Transcribe every record exactly.

Available records Start Marker

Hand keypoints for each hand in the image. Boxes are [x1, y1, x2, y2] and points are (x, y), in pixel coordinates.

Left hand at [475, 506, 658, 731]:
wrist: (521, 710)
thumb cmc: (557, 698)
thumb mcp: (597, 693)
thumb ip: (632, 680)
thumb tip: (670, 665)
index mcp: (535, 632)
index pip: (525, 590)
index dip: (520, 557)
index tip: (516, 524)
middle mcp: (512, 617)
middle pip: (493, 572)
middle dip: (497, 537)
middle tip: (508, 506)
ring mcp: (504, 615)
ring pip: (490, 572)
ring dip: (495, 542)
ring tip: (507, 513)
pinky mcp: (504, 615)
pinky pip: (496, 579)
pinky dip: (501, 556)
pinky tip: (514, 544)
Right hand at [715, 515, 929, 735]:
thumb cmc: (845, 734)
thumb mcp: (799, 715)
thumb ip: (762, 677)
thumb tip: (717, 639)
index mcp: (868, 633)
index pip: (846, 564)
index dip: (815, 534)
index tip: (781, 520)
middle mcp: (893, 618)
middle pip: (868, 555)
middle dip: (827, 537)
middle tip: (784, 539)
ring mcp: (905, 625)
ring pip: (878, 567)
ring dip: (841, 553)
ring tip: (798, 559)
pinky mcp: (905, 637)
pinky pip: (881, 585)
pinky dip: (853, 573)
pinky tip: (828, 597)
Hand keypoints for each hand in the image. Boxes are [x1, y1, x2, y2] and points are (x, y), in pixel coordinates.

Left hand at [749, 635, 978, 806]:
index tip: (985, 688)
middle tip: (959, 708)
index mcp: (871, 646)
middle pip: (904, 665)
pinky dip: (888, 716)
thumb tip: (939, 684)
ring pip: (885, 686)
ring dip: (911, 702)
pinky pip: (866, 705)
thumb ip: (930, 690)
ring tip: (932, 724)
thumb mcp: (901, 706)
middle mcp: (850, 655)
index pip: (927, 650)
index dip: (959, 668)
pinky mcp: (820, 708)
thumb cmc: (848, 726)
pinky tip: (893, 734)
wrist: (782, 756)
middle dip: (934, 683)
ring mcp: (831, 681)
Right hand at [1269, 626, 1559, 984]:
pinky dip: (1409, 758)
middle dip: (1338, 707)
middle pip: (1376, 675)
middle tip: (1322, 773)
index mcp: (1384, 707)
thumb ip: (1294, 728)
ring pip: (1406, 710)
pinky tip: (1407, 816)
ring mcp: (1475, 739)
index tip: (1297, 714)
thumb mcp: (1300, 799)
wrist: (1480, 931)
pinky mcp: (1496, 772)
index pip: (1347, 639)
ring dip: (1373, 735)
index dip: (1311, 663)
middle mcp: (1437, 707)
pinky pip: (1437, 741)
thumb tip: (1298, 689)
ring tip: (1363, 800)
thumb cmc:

Available records End Marker

* _Solved problem_:
Hand keypoints for each hand in the image. Boxes are [x1, y1, x2, y2] and points are (x, y), in pixel coordinates.

Left hand at [475, 506, 658, 731]:
wrist: (521, 710)
thumb cmc: (557, 698)
thumb mcp: (597, 693)
thumb ip: (632, 680)
thumb tip: (670, 665)
index mcp: (535, 632)
index pip: (525, 590)
index dip: (520, 557)
index tip: (516, 524)
middle mcp: (512, 617)
middle pip: (493, 572)
middle dip: (497, 537)
middle tip: (508, 506)
ring mcp: (504, 615)
ring pip: (490, 572)
ring dip: (495, 542)
ring tip: (507, 513)
pinky mcp: (504, 615)
pinky pip: (496, 579)
pinky dip: (501, 556)
pinky tip: (514, 544)
Right hand at [715, 515, 929, 735]:
thumb cmc: (845, 734)
thumb mcp: (799, 715)
thumb ip: (762, 677)
thumb tip: (717, 639)
index mcp: (868, 633)
index pip: (846, 564)
index dip: (815, 534)
index tip: (781, 520)
middle mcp: (893, 618)
middle pip: (868, 555)
middle dip: (827, 537)
middle tip: (784, 539)
ring mcp: (905, 625)
ring pip: (878, 567)
ring dip: (841, 553)
ring tip: (798, 559)
pinky mcp: (905, 637)
pinky pip: (881, 585)
pinky dip: (853, 573)
pinky tip: (828, 597)
Hand keypoints for each hand in the image. Boxes are [x1, y1, x2, y2] and points are (x, y), in pixel coordinates.

Left hand at [749, 635, 978, 806]:
index tip: (985, 688)
middle tip: (959, 708)
index mcp: (871, 646)
middle pip: (904, 665)
pinky dip: (888, 716)
thumb tip: (939, 684)
ring pip: (885, 686)
ring dip: (911, 702)
pinky pip: (866, 705)
thumb ip: (930, 690)
ring tip: (932, 724)
thumb mcp: (901, 706)
middle mcp: (850, 655)
index pip: (927, 650)
index dip: (959, 668)
pinky mcp: (820, 708)
thumb cmc: (848, 726)
pinky tip: (893, 734)
wrist: (782, 756)
middle dip: (934, 683)
ring mcp: (831, 681)
Right hand at [1269, 626, 1559, 984]:
pinky dip: (1409, 758)
middle dip: (1338, 707)
middle pip: (1376, 675)
middle tip: (1322, 773)
index mcp: (1384, 707)
thumb ip: (1294, 728)
ring pip: (1406, 710)
pinky tip: (1407, 816)
ring mcp: (1475, 739)
index tip: (1297, 714)
thumb mcp: (1300, 799)
wrist: (1480, 931)
pinky mcp: (1496, 772)
index pip: (1347, 639)
ring dip: (1373, 735)
index dip: (1311, 663)
middle mcp: (1437, 707)
pinky pip: (1437, 741)
thumb tip: (1298, 689)
ring tip: (1363, 800)
thumb cmc:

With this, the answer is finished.